霜月雪成从很小的时候便知晓了这一点,他的存在带给周围的人们不幸与困扰,他曾经试着反驳那些污蔑他的言语,但得到的只是会愤怒不满的嘴脸和一顿拳打脚踢,他是一个普通的孩子,但他所遭受的待遇并不普通,那不该是一个幼小的孩童所承受的。
默默处理身上只增不减的伤口,即使重复多少次,膏药直接接触患部仍会感到疼痛,尽管受伤已经是家常便饭,甚至医护处理也因此变得娴熟,痛苦依旧是习惯不了的,在他身上可没有“习惯就会麻木”一说。
抬头瞥向墙上高挂的时钟,记得父亲今天好像因为应酬会较晚回来,这不禁让他松一口气,对别人而言和家人的陪伴时间减少十分可惜,但如果是他……雪成突然打了一个冷颤,起身关妥了窗户,准备起自己的晚餐,保险起见多做了父亲的份,否则很可能行刑的程度会更加恶劣。
对他来说能少见到父亲都是一个缓刑的机会,父亲在母亲离世后便性情大变,以前的温柔早已不见蹤影,明明过去不管发生什么事,他的父亲都会安慰他,告诉他不是会散播不幸的孩子,但是再怎么温和,人终究是会变的,尤其母亲车祸死亡当天,连环事故造成死伤惨重,却唯独他一人无伤幸存,即使找借口逼迫自己相信,相信他一个年幼的孩子没有任何错误,但崩溃的父亲已经无法说服自己。
以前是以前,现在是现在,很多事情早已面目全非。
就比如他并非父亲的爱子,而是杀害妻子的凶手、夺走他人幸福的瘟神。
吃完晚餐乖乖做起了作业,雪成自认课业学习方面还算不错,虽然父亲根本就不在乎他在学校如何,但怠忽学业可是会被老师臭骂一顿的,甚至还会找上家来做家庭访问,只要扯上父亲,这种事他连想都不敢想,不知不觉作业顺利完成了,时间一分一秒流逝,他也觉得有些疲惫。
现在是晚上七点,听说是差不多九点回来,应该可以稍微小睡一会…?雪成困倦的揉揉眼睛,担忧又谨慎的看往大门,目前还没有回来的迹象,应该稍微休息一下也没关系,毕竟每次活动父亲都是喝的烂醉很晚才回家,借酒浇愁的父亲多半会意识不清直接睡去,如果顺利就能少挨一次揍。
……应该…没关系吧?
难闻的气味让他蹙眉,异常浓烈使他倍感不适,有一股强劲的力道坚决的摇晃他,试图将他脱离梦境。
…谁?谁在摇他…?
在他隐约困惑又不愿苏醒之际,一记响亮的耳光迫使他摆脱困意瞬间清醒。
“啪!”
熟悉的疼痛混合着麻热从脸颊传来,雪成恐慌的张大双眼,看见他的父亲因酒精而面颊通红,即便瞳孔模糊无法对焦,搞不清状况的他也迅速理解了一半情势,他感觉父亲的恼怒如电流滋滋作响刺激着神经,快速传达到他的大脑。

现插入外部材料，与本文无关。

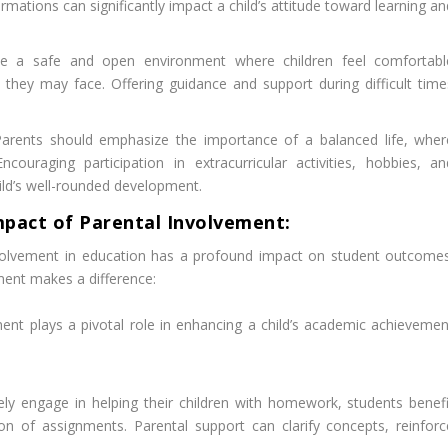
rmations can significantly impact a child’s attitude toward learning a
e a safe and open environment where children feel comfortabl
 they may face. Offering guidance and support during difficult time
.
arents should emphasize the importance of a balanced life, wher
ouraging participation in extracurricular activities, hobbies, an
child’s well-rounded development.
mpact of Parental Involvement:
olvement in education has a profound impact on student outcomes
ent makes a difference:
ent plays a pivotal role in enhancing a child’s academic achievemen
ly engage in helping their children with homework, students benefi
 of assignments. Parental support can clarify concepts, reinforc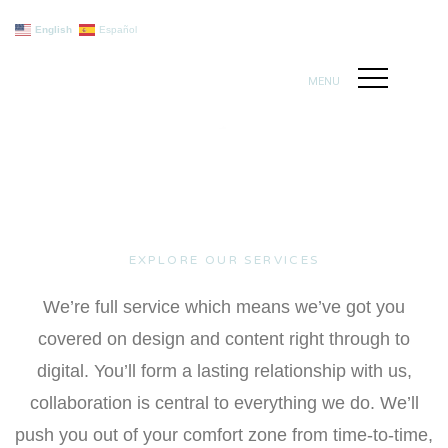
English
Español
MENU
EXPLORE OUR SERVICES
We’re full service which means we’ve got you
covered on design and content right through to
digital. You’ll form a lasting relationship with us,
collaboration is central to everything we do. We’ll
push you out of your comfort zone from time-to-time,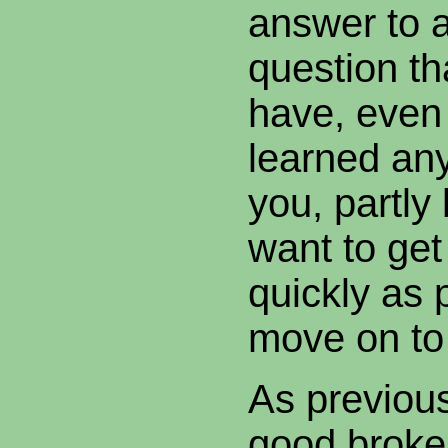
answer to 
question t
have, even
learned an
you, partly
want to get
quickly as 
move on to 
As previou
good broke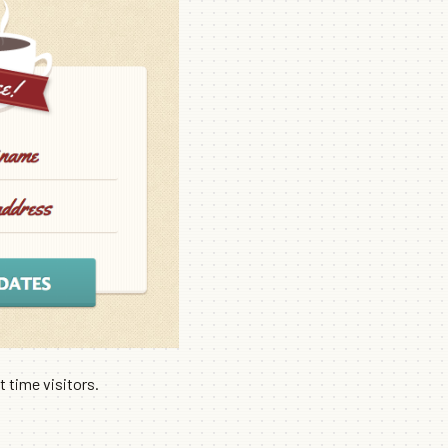
 time visitors.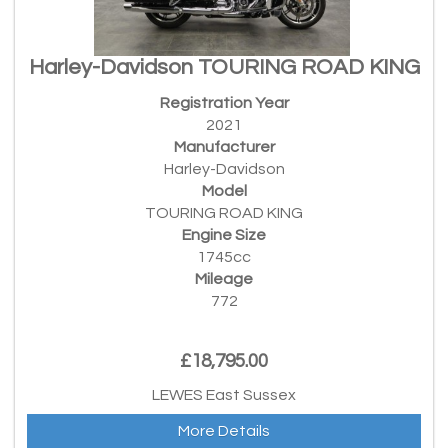
Harley-Davidson TOURING ROAD KING
Registration Year
2021
Manufacturer
Harley-Davidson
Model
TOURING ROAD KING
Engine Size
1745cc
Mileage
772
£18,795.00
LEWES East Sussex
More Details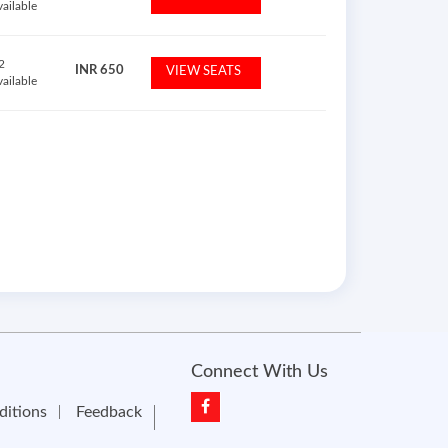
vailable
2
INR
650
VIEW SEATS
vailable
Connect With Us
ditions
Feedback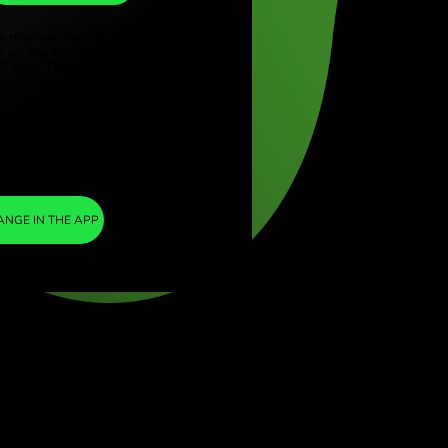
CAD
ye (Türkçe)
apore (English)
1
ZAR
=
ed Kingdom (English)
0.085148
national (English)
CAD
We included a minimal margin in the
exchange rate so you are not charged any
additional ZEN fees. This way, you know
exactly how much you need to exchange into
your chosen currency. The margin is fixed and
transparent. You can check it in the pricing
doc.
ZEN FEE
=
0%
EXCHANGE IN THE APP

「……爸…爸爸…」雪成仓皇的喘气,目光充满了清晰可见的畏惧,他赶紧道歉并离开沙发。「对不起…!我马上把晚餐——呜!?」
领子毫无征兆的被大力揪住,雪成因父亲突然的举动倍感恐惧,他微微颤抖着身子,瞳孔也害怕到止不住颤动,大脑一片混乱只能僵硬着身体听从发落,他晓得反抗会有怎样的下场,能少挨揍当然是好事,但透过对视,父亲的愠怒压迫着他,全身的血液仿佛正在缓慢倒流。

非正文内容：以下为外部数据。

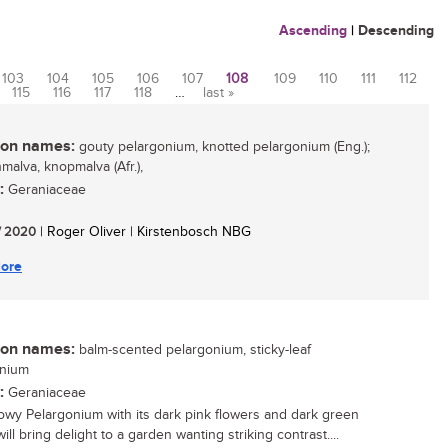
Ascending
|
Descending
103
104
105
106
107
108
109
110
111
112
115
116
117
118
…
last »
n names:
gouty pelargonium, knotted pelargonium (Eng.);
malva, knopmalva (Afr.),
:
Geraniaceae
/ 2020
| Roger Oliver | Kirstenbosch NBG
ore
n names:
balm-scented pelargonium, sticky-leaf
onium
:
Geraniaceae
owy Pelargonium with its dark pink flowers and dark green
ill bring delight to a garden wanting striking contrast....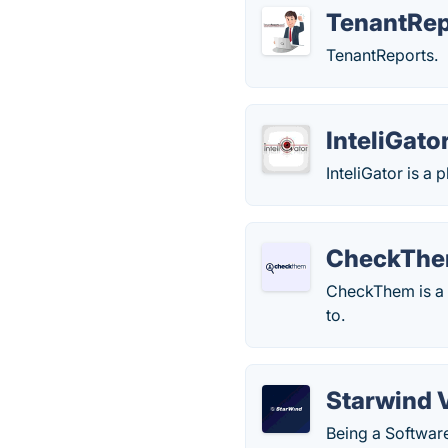
TenantRe
TenantReports.
InteliGato
InteliGator is a
CheckTh
CheckThem is a p
to.
Starwind 
Being a Softwar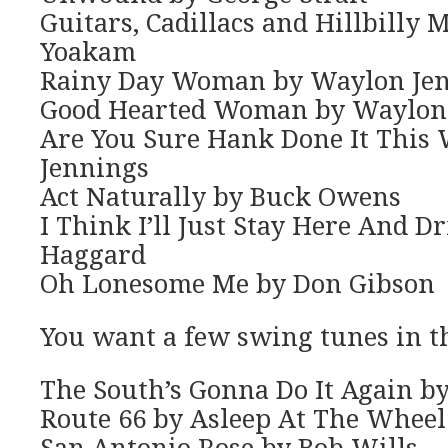
Guitars, Cadillacs and Hillbilly
Yoakam
Rainy Day Woman by Waylon Je
Good Hearted Woman by Waylon
Are You Sure Hank Done It This
Jennings
Act Naturally by Buck Owens
I Think I’ll Just Stay Here And D
Haggard
Oh Lonesome Me by Don Gibson
You want a few swing tunes in t
The South’s Gonna Do It Again by
Route 66 by Asleep At The Wheel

他看过这个眼神,看过了上千万次,即使如此恐惧也不断滋生,毫无停止之意。
——那是将要迁怒发泄情绪的眼神。
「……」父亲紧盯着他,接着松开了抓住衣领的手掌,浑身酒气的顺势倒在沙发上,柔软的沙发经不起重击而反弹抗议。
「……呼……呼……」泛白的指节抓着衣摆,雪成如同终于获得氧气般,贪婪的大口喘息,胆怯的注视着似是进入梦乡的父亲,摇摇晃晃的疏远了视作恶源的沙发,脸颊的刺痛依旧清晰。
昨天晚上只遭到一记耳光,和以前相比可谓是幸运了,至少没有见血,于遭殃的脸颊简单处理贴上纱布,雪成匆匆填饱肚子,把父亲的早餐事先搁置在微波炉里,趁父亲醒来之前尽早出门,确认好制服没有皱折,课本教材没有一样少带,他便快速离开了这个避如蛇蝎的家。

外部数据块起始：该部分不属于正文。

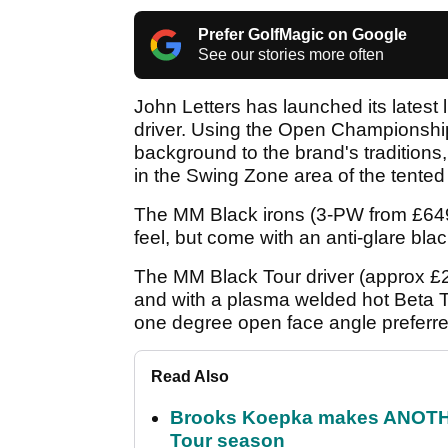
Prefer GolfMagic on Google
See our stories more often
John Letters has launched its latest 
driver. Using the Open Championshi
background to the brand's traditions,
in the Swing Zone area of the tented 
The MM Black irons (3-PW from £649) 
feel, but come with an anti-glare blac
The MM Black Tour driver (approx £2
and with a plasma welded hot Beta T
one degree open face angle preferred
Read Also
Brooks Koepka makes ANOTHER
Tour season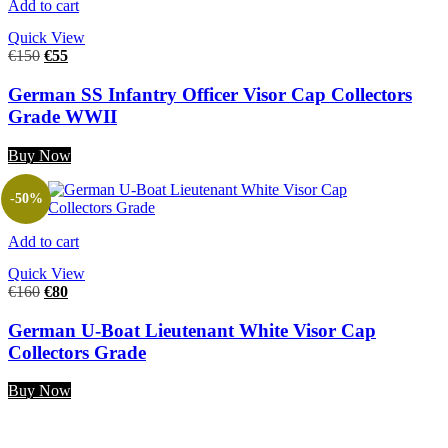
Add to cart
Quick View
€
150
€
55
German SS Infantry Officer Visor Cap Collectors
Grade WWII
Buy Now
-50%
Add to cart
Quick View
€
160
€
80
German U-Boat Lieutenant White Visor Cap
Collectors Grade
Buy Now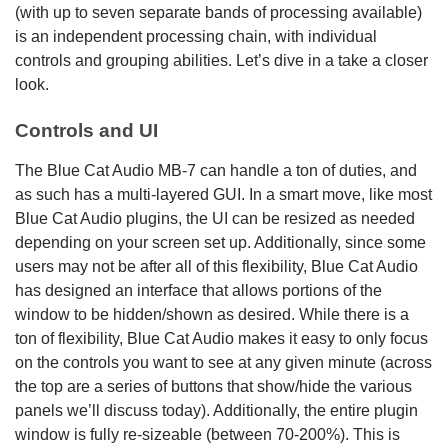
(with up to seven separate bands of processing available)
is an independent processing chain, with individual
controls and grouping abilities. Let’s dive in a take a closer
look.
Controls and UI
The Blue Cat Audio MB-7 can handle a ton of duties, and
as such has a multi-layered GUI. In a smart move, like most
Blue Cat Audio plugins, the UI can be resized as needed
depending on your screen set up. Additionally, since some
users may not be after all of this flexibility, Blue Cat Audio
has designed an interface that allows portions of the
window to be hidden/shown as desired. While there is a
ton of flexibility, Blue Cat Audio makes it easy to only focus
on the controls you want to see at any given minute (across
the top are a series of buttons that show/hide the various
panels we’ll discuss today). Additionally, the entire plugin
window is fully re-sizeable (between 70-200%). This is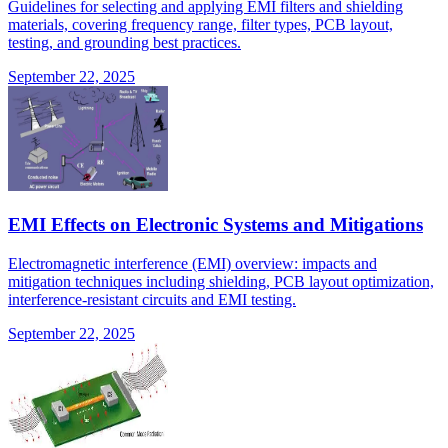
Guidelines for selecting and applying EMI filters and shielding
materials, covering frequency range, filter types, PCB layout,
testing, and grounding best practices.
September 22, 2025
EMI Effects on Electronic Systems and Mitigations
Electromagnetic interference (EMI) overview: impacts and
mitigation techniques including shielding, PCB layout optimization,
interference-resistant circuits and EMI testing.
September 22, 2025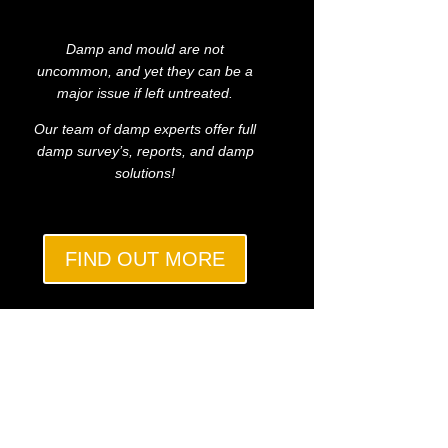
Damp and mould are not
uncommon, and yet they can be a
major issue if left untreated.
Our team of damp experts offer full
damp survey’s, reports, and damp
solutions!
FIND OUT MORE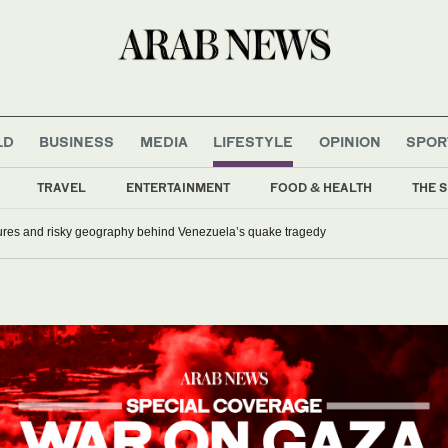
LD
BUSINESS
MEDIA
LIFESTYLE
OPINION
SPOR
TRAVEL
ENTERTAINMENT
FOOD & HEALTH
THE S
lures and risky geography behind Venezuela’s quake tragedy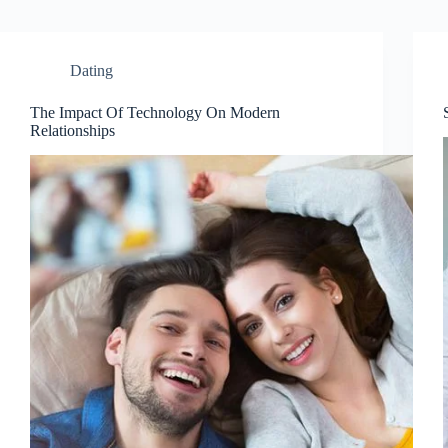
Dating
The Impact Of Technology On Modern
Relationships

家只要父亲不在就勉强不算地狱,害怕父亲什么时候回来因而胆颤心惊,而即使离开了这个如今已无丝毫温暖的家,学校也不是优良的避难地点。
「喂,霜月。」
今天的第一场灾难开始了。
就算低着头努力装作若无其事,把他们的存在当作透明人,加快脚步尽快离开这个地方,也只会惹怒对方引来更糟糕的后果,因此雪成非常识相的选择顺从,被那几个挂有狂妄笑容的人团团围住。
「今天有带钱来吗?」
「……我…没有。」雪成怯弱的低头瑟缩肩膀,依照过往的经验,他明白只要乖乖上缴“保护费”就没事了,但若是乱使用这笔父亲施舍给他的钱财,更会遭来父亲的训斥,反正两边都是一样的结果,倒不如不交还比较划算。
毕竟他们威胁恫吓的手段比父亲温和太多了。
「哈?没有!?」对方刺耳的吼叫让雪成瑟缩的更厉害,甚至有意举起手臂作势要殴打。
「非…非常抱歉…!」雪成紧紧抱着书包,蹲下身将自己缩成一团。
「老师!这里有人在勒索!」
不远处的呼喊让那几个气焰嚣张的人刹那变了脸色,他们咒骂着仓皇逃跑,要是勒索的事被老师发现,惩罚可是让他们苦不堪言,而雪成听见那熟悉的声线,目送那几个人头也不回的迅速逃开,危机暂时解除让他顿时松了一口气。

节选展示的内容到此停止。